> About this task
Beginning at the line containing "633 247 66.88", output every line to the end of the data below exactly as it appears.

── Given information

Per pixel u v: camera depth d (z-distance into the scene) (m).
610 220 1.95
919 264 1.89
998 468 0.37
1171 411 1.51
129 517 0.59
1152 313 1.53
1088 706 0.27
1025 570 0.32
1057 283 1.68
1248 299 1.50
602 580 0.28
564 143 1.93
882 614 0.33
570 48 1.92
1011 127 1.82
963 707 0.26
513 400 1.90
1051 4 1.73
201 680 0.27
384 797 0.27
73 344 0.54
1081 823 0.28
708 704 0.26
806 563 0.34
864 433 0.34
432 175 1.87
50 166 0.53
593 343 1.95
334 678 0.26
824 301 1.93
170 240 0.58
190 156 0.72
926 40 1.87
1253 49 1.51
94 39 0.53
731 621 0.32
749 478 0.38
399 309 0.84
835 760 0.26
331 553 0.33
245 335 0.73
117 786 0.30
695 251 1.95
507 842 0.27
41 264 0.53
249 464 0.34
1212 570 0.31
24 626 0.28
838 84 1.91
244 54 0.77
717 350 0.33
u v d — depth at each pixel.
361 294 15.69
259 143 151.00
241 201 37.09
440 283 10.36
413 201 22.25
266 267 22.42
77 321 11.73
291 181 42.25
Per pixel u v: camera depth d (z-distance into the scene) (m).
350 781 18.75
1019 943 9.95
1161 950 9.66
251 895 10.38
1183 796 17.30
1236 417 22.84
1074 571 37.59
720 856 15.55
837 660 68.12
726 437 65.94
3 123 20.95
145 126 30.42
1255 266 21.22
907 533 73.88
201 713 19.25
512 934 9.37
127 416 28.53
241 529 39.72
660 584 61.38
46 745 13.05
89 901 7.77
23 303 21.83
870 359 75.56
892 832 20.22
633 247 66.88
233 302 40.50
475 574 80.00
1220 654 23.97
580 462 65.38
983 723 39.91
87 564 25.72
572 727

────

> Solution for this exercise
633 247 66.88
233 302 40.50
475 574 80.00
1220 654 23.97
580 462 65.38
983 723 39.91
87 564 25.72
572 727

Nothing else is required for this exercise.